_Supplied passage_:
'''

The following table sets forth the estimated annual benefits (in single-life annuity amounts) payable upon normal retirement in fiscal year 2003 to participants whose highest average five-year earnings and years of service are as listed. The table assumes integration at the current wage base of $87,000. At the end of 2003, the Named Executive Officers of the Company had the following final average compensation credited for purposes of the pension plan and number of years of service: Mr. Patterson, $366,294, 36 years; Mr. Stringer, $323,370, 34 years; and Mr. Burns, $146,300, 28 years.

 

     Years of Service

Remuneration


   20

   25

   30

   35

$100,000

   $ 30,578    $ 38,223    $ 45,867    $ 53,512

  120,000

     37,778      47,223      56,667      66,112

  140,000

     44,978      56,223      67,467      78,712

  160,000 + up

     52,178      65,223      78,267      91,312

 

The pension plan covers base salary and any bonuses. There is no variation between the compensation covered by the pension plan and the amounts listed in the Summary Compensation Table. The benefits of the Pension Plan are based on straight-life annuity amounts and are not subject to any deduction for Social Security or other offset amounts.

 

COMPENSATION COMMITTEE INTERLOCKS AND INSIDER PARTICIPATION

 

James M. Shoemaker, Jr., Sam B. Phillips, Jr., William S. Moore, and J. Davis Wasson, Jr. served on the Company’s Compensation Committee during the entirety of 2003. None of the members of the Committee has served as an officer of the Company, and none has had any interlocking relationships, as defined by SEC regulations.

'''

_Data section_:
'''

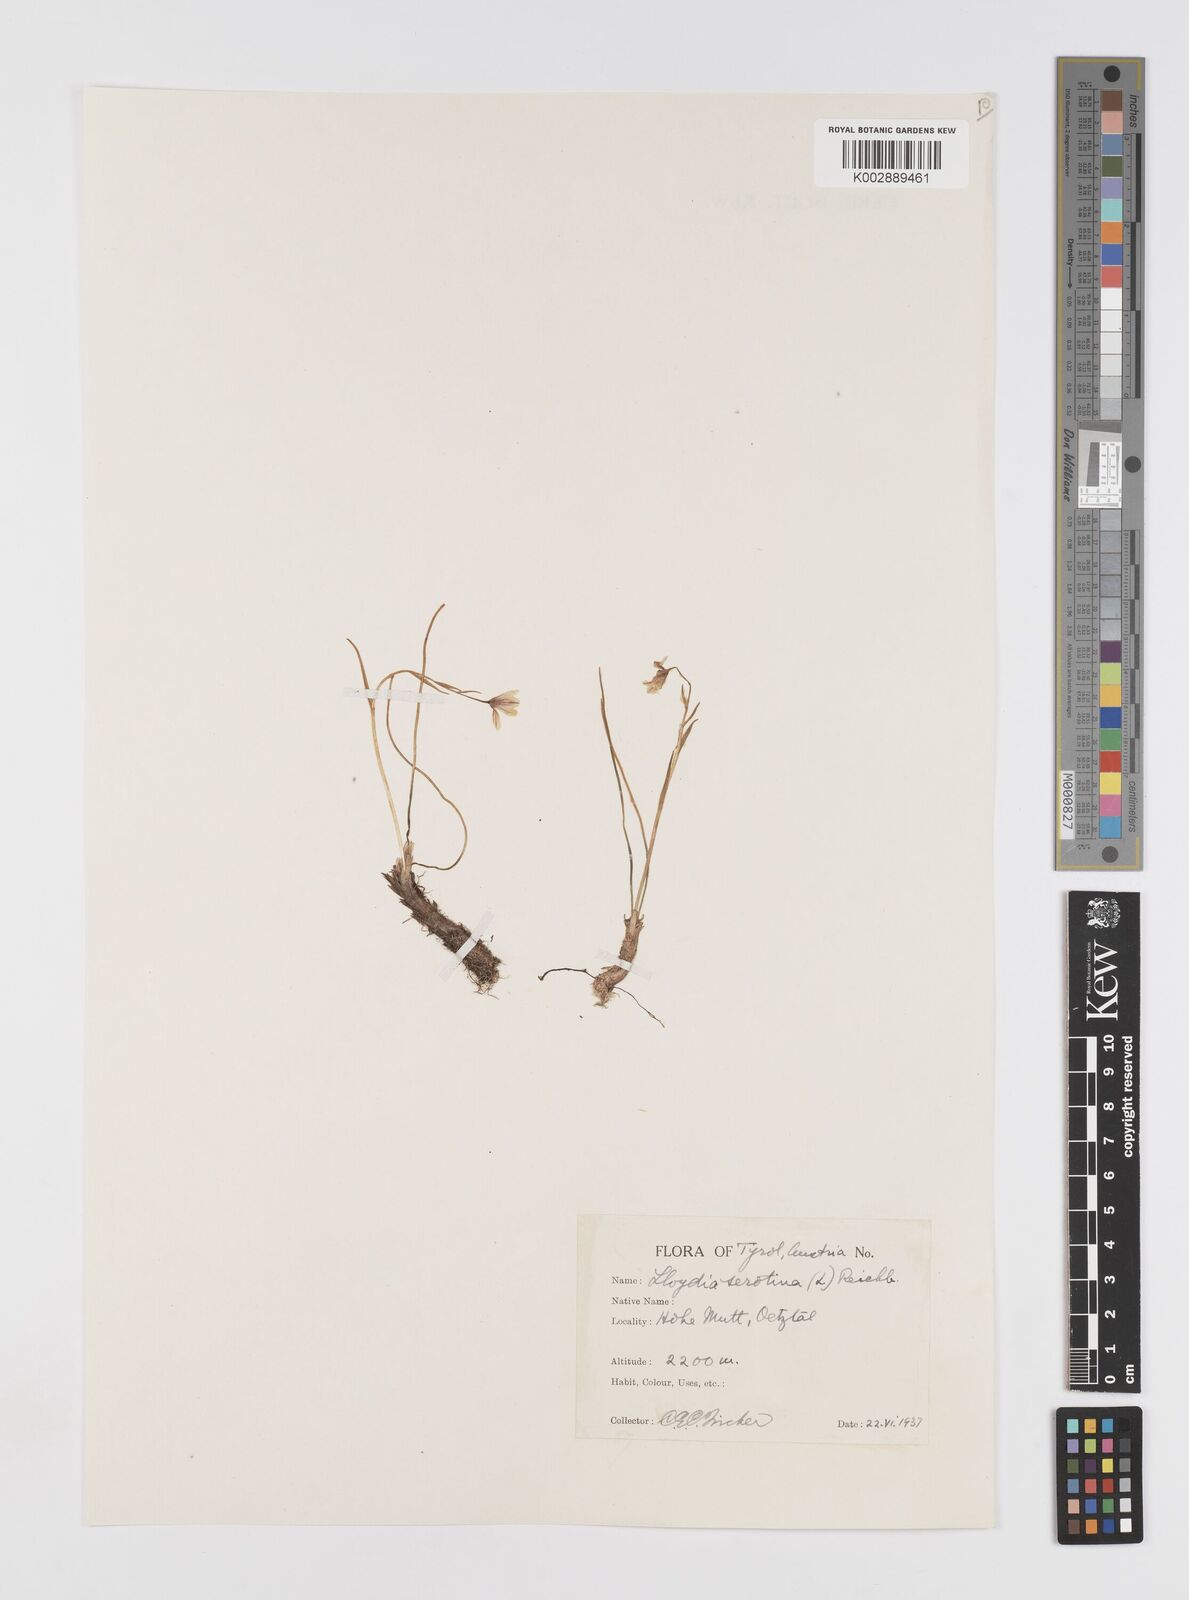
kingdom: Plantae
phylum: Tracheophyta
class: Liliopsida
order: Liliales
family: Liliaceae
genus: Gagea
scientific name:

'''

_What is required_: Name every person the pension plan passage above says served on the Company's Compensation Committee during 2003.

_Result below_: James M. Shoemaker, Jr.; Sam B. Phillips, Jr.; William S. Moore; J. Davis Wasson, Jr.